As for trademarks, they are protected for ten years beginning from the date of application filing. Federal Institute of Intellectual Property accepts requests for protection renewal on an indefinite basis after each period of ten years. All renewals are performed as soon as they are considered by the Institute including the corresponding renewal payment.
Domain addresses are supposed to be renewed on an annual basis after payment of the respective registration fee.
Protection of designs takes five years starting from the date of submission of the appropriate application. Further, it can be protected for the next 25 years after covering the corresponding renewal fee. The period of 25 years is divided into four parts, where each one consists of five years.
The CopA ensures the protection of all creations from the time they are created. Such protection ends seventy years after the author’s decease. There are two exceptions to this rule – fifty years after the death of an author of a computer program and photo images together with 3-dimensional objects provided that such images and objects are not of individual character.
In the event that the author is unknown the period of protection ends after 70 years from the moment when it had been published.
Semiconductor topography rights are registered in case all relevant documents for application are correct and the respective fee is covered. The next ten years is the term when your circuit layout rights will be protected.
After fulfillment of all necessary procedures regarding the protection of the plant variety the duration of protection takes thirty years for tree species and twenty five for the rest of them.
The First Owner of Intellectual Property Rights
In case when all necessary procedures are done and all corresponding demands are met, the first owner is considered to be the individual who created an intellectual property right. If you are a creator then you will be granted a copyright. In case when you are an inventor then you will be entitled to a patent.
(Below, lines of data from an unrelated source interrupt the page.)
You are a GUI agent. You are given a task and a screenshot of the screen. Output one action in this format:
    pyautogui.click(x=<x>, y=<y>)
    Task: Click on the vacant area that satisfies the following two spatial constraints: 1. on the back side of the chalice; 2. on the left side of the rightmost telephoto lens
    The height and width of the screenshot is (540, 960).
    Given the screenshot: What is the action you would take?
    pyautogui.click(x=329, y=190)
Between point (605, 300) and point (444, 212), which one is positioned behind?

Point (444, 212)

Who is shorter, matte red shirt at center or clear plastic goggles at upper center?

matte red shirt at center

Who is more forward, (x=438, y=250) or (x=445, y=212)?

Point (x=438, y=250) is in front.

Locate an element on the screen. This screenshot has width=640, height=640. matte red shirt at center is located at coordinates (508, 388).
All trademarks and domain address ownership require registration.
The next refers to the labor relationship:
- An employee who created the work is considered to be the owner of the copyright and at the same time, such copyright is submitted to the employer to some certain extent specified in the labor agreement. For example, when the software was created within the period of a hire agreement in the process of carrying out professional duties or performance of contractual commitments the worker is granted ownership but it will be only the employer who will have the rights to use it.
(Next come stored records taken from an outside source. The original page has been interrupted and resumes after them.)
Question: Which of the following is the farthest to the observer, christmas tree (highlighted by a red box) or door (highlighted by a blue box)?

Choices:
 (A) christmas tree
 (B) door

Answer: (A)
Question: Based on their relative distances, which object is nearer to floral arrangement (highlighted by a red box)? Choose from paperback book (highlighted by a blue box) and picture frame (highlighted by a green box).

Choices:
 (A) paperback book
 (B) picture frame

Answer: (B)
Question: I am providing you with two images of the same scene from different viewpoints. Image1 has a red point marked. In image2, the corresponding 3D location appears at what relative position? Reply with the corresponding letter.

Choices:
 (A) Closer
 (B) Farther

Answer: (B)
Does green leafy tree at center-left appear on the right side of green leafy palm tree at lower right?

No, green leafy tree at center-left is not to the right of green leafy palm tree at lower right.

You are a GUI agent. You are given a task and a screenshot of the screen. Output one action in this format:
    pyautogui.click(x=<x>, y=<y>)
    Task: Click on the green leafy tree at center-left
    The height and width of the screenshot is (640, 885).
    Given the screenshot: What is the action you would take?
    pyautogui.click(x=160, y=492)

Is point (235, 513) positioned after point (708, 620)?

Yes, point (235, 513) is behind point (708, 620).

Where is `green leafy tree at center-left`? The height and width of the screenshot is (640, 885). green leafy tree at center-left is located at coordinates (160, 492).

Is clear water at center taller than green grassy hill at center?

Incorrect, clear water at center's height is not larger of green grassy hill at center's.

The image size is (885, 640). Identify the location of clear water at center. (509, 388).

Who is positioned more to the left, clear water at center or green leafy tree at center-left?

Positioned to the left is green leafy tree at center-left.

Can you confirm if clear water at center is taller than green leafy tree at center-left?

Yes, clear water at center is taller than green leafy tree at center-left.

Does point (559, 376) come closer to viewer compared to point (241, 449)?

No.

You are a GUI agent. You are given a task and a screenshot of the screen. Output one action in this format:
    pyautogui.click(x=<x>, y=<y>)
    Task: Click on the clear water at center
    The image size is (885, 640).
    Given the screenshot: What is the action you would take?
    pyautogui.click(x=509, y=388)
- In the event when a design or an invention were created by the worker alone or together with other employees during the time of his or her working activity for the employer during the working hours and fulfilling his or her contractual commitments belong to the employer despite the fact if they are protected or not. Moreover, all employers are entitled to reserve the rights to obtain designs and inventions made by their respective employees during their working activity but not in fulfillment of his or her contractual commitments. In this case, the worker makes a corresponding notification to his or her employer in written form. After that, an employee is granted a separate and relevant remuneration.